Kapal giob yang digunakan oleh nelayan di Kayoa, Halmahera Selatan memiliki spesifikasi dan ukuran dimensi utama relatif kecil yaitu berkisar 4,5- 15
GT. Ukuran kapal ini jika dibandingkan dengan kapal mini purse seine pada umumnya memang relatif berbeda. Karman 2008 melaporkan bahwa kapal mini
purse sein pajeko di Batangdua Kota Ternate berkisar 12-21 GT, sedangkan Namsa 2006 menginformasikan kapal mini purse seine pajeko di Tidore
berukuran antara 13,21-17,63 GT. Kecilnya ukuran kapal giob ini disesuaikan dengan jarak jangkauan dan tujuan pengoperasian. Jangkauan pengoperasian giob
hanya diwilayah pesisir, karena disesuaikan dengan lokasi migrasi ikan julung- julung sebagai target tangkapan. Kapal giob menggunakan tenaga pendorong jenis
motor tempel berkekuatan 25 PK, 40 PK, dimana ada yang menggunakan 1 unit dan ada juga menggunakan 2 unit. Jumlah penggunaan motor tempel disesuaikan
dengan ukuran kapal. Alat tangkap giob yang digunakan oleh nelayan Kayoa, Halmahera Selatan
memiliki ukuran yang bervariasi. Panjang jaring berkisar 195-375 m dan dalam kantong berkisar 12,8-22,5 m. Ukuran giob ini relatif kecil jika dibandingkan
dengan ukuran mini purse seine pada umumnya, terutama ukuran dalam tinggi jaring. Karman 2008 melaporkan bahwa panjang mini purse seine yang
digunakan di pulau Mayau berkisar 150,00-400,00 m, lebar tinggi berkisar 30,00-60,00 m. Namsa 2006 menginformasikan bahwa soma pajeko mini purse
seine yang dioperasikan di perairan Tidore mempunyai panjang berkisar antara
200-350 mdan lebar berkisar 45-50 m.
Salah satu faktor produksi yang mempengaruhi hasil tangkapan adalah panjang jaring, berdasarkan hasil penelitian Irham 2006 dan Namsa 2006,
faktor teknis panjang jaring mini purse seine soma pajeko di Maluku Utara dan Kota Tidore Kepulauan memperlihatkan pengaruh yang nyata terhadap hasil
tangkapan, setiap penambahan atau pengurangan ukuran panjang jaring mengakibatkan peningkatan atau pengurangan hasil tangkapan produksi. Faktor
panjang purse seine dilaporkan juga signifikan untuk produksi ikan yang ditangkap dengan purse seine di Pekalongan Sudibyo 1998 dan di Pengabengan
Kabupaten Jembrana Bali Sugiarta 1992. Menurut Friedman 1986, secara teoritis jika semakin panjang purse seine yang digunakan maka semakin besar
pula garis tengah lingkaran yang dibentuk, sehingga semakin besar peluang gerombolan ikan yang tidak terusik perhatiannya karena jarak antara gerombolan
ikan dengan dinding purse seine semakin besar dan gerombolan ikan tersebut semakin besar peluangnya untuk tertangkap.
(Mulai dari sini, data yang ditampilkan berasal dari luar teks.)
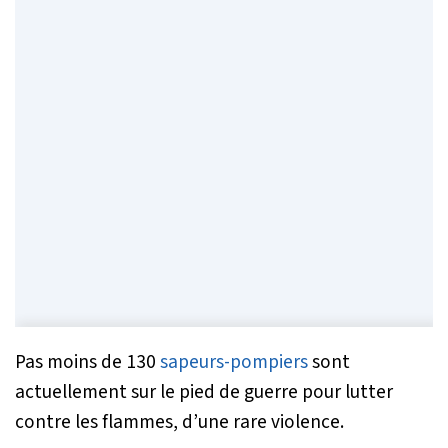
Pas moins de 130
sapeurs-pompiers
sont
actuellement sur le pied de guerre pour lutter
contre les flammes, d’une rare violence.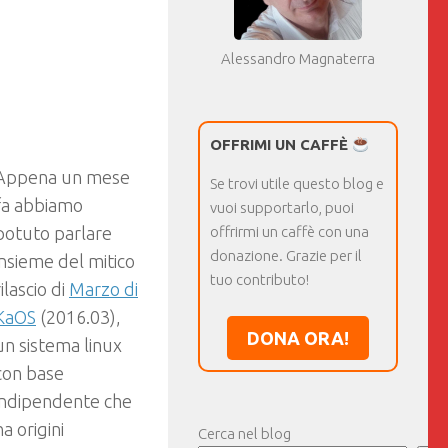
Alessandro Magnaterra
OFFRIMI UN CAFFÈ
Appena un mese
Se trovi utile questo blog e
fa abbiamo
vuoi supportarlo, puoi
potuto parlare
offrirmi un caffè con una
donazione. Grazie per il
insieme del mitico
tuo contributo!
rilascio di
Marzo di
KaOS
(2016.03),
DONA ORA!
un sistema linux
con base
indipendente che
ha origini
Cerca nel blog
Jumlah nelayan yang mengoperasikan giob berkisar 7-12 orang. Salah satu faktor produksi yang mempengaruhi hasil tangkapan adalah jumlah nelayan
tenaga kerja, berdasarkan hasil penelitian Irham 2006, faktor teknis jumlah nelayan tenaga kerja di Maluku Utara memperlihatkan pengaruh yang nyata
terhadap hasil tangkapan, setiap penambahan atau pengurangan jumlah nelayan tenaga kerja mengakibatkan peningkatan atau pengurangan hasil tangkapan
produksi. Hal ini karena proses penurunan setting maupun penarikan hauling giob tidak menggunakan alat bantu namun mengandalkan tenaga manusia. Tenaga
manusia bukan hanya digunakan pada saat menurunkan dan menarik jaring saja, tetapi setelah proses setting dan hauling giob selesai dilakukan, tenaga mereka
juga di butuhkan untuk mengangkat hasil tangkapan ke atas kapal.